In 2012, after 6 months’ shut-in after hydraulic fracturing, a shale gas well in Marcellus (Cheng 2012) extracted a great amount of gas while a little amount of water. This has inspired researcher to investigate the imbibition mechanism during shut-in periods. We have find that, (1) Imbibition distance of conventional high-permeability sandstone is about 2, 16 and 34 cm for 1, 20 and 80 days. Oil recovery via imbibition in this kind of formation is little because of short imbibition distance. (2) While for tight formation, imbibition distance is about 10, 54 and 106 cm in 1, 20 and 80 days. This is a much longer distance and will result in a great oil recovery.

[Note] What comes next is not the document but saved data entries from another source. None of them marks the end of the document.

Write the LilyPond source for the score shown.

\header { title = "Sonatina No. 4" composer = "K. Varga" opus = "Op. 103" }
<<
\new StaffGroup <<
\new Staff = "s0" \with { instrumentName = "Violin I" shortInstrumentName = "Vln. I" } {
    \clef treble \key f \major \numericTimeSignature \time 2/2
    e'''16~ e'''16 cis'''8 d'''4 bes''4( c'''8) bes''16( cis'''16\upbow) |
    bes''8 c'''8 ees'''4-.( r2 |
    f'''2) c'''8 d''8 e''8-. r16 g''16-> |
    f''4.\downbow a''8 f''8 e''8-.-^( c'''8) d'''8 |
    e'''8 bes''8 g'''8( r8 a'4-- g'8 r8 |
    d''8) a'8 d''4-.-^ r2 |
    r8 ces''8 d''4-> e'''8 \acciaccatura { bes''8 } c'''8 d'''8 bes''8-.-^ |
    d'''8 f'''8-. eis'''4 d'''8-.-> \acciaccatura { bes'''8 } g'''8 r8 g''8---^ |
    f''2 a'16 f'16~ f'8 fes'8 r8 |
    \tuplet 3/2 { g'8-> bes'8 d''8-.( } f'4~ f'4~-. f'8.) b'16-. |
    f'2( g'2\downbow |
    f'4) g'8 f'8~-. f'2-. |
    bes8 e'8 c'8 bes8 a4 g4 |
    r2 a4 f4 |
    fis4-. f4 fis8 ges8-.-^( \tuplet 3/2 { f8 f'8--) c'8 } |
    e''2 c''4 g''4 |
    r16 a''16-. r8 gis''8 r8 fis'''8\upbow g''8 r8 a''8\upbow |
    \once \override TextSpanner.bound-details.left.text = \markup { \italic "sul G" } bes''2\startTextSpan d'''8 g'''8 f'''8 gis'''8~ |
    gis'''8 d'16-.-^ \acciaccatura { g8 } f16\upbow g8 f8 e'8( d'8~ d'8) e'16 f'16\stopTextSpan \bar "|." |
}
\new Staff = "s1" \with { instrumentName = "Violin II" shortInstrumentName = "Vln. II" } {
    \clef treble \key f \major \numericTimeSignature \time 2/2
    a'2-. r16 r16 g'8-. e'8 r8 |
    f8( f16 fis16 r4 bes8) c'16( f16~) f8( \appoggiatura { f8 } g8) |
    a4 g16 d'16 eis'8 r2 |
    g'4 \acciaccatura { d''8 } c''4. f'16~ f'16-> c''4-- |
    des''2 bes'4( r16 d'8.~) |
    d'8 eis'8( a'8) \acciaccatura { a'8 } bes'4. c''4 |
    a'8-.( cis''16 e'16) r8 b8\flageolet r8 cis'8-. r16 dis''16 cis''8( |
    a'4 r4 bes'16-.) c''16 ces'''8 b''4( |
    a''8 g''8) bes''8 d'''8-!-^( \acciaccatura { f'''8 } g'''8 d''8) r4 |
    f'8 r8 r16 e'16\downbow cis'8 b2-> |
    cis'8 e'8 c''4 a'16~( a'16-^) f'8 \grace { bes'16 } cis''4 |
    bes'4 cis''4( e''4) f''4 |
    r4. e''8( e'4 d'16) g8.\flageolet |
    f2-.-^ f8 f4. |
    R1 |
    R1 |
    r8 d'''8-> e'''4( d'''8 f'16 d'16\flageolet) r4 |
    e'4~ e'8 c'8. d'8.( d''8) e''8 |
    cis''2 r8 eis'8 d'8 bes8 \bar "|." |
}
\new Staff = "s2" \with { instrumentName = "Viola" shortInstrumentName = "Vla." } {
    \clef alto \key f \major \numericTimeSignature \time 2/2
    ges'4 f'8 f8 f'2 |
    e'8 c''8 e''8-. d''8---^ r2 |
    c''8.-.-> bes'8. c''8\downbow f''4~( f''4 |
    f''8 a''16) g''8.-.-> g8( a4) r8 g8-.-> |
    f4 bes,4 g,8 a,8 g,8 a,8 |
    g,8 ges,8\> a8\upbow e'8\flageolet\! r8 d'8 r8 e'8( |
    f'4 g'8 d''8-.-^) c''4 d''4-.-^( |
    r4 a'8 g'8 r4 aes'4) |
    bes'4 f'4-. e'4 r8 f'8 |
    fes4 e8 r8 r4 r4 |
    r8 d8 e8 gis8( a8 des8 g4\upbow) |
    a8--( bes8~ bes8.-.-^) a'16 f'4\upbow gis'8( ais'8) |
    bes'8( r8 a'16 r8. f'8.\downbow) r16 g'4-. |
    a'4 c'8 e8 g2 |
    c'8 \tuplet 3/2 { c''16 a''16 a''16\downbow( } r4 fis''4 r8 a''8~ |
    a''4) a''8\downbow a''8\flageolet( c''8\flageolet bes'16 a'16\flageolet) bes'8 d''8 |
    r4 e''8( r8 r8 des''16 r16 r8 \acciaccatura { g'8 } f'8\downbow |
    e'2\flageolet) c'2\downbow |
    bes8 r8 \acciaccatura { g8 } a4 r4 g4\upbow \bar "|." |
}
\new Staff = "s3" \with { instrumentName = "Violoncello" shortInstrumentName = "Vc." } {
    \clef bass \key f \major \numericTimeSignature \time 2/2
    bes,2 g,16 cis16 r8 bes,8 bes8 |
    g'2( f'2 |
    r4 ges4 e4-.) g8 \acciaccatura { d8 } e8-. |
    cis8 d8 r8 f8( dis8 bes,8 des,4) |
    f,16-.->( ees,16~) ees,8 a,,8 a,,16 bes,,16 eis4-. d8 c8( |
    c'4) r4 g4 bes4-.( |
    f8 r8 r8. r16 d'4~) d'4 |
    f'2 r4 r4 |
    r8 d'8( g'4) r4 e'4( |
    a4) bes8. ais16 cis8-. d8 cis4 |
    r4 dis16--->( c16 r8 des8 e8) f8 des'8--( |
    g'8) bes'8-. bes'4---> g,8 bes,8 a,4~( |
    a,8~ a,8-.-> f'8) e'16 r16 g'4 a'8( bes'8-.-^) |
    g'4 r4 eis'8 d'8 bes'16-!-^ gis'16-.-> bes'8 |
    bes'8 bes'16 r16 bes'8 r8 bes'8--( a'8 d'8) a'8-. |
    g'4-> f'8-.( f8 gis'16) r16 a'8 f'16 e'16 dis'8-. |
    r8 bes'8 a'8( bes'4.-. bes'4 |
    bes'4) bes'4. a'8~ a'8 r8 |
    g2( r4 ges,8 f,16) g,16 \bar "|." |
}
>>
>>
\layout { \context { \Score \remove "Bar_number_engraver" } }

Horizontal well multi-stage fracturing and massive fracturing method not only increase fracture area and fracture volume but also increase the contact area between formation and the wetting fluids injected. These injected chemical fluids can result in a change of interfacial tension and wettability, utilization of imbibition mechanism caused by them will result in a good EOR performance.

Conclusion

1. 1.

   Considering characteristics of tight formation, a one-dimensional two-phase counter-current imbibition model for tight formation was derived; after dimensionless, the partial differential equation was solved by Galerkin spatial dispersion and temporal difference. Solution for three different boundary conditions and gravity conditions were given.

2. 2.

   Imbibition can be divided into gravity assisting, gravity opposing and zero gravity in terms of different gravity conditions. Imbibition of tight formation is much greater than sandstone because of the high capillary pressure.

3. 3.

   Capillary pressure plays the dominant role in imbibition. Influence of gravity is much greater in high-permeability sandstone than in tight formation.

4. 4.

   Horizontal well multi-stage fracturing and massive fracturing can increase fracture area and fracture volume and increase the contact area with wetting phase, which may result in a greater oil recovery with the utilization of imbibition mechanism. Imbibition distance may be a reference for engineers to design fracture spacing in horizontal well’s hydraulic fracturing.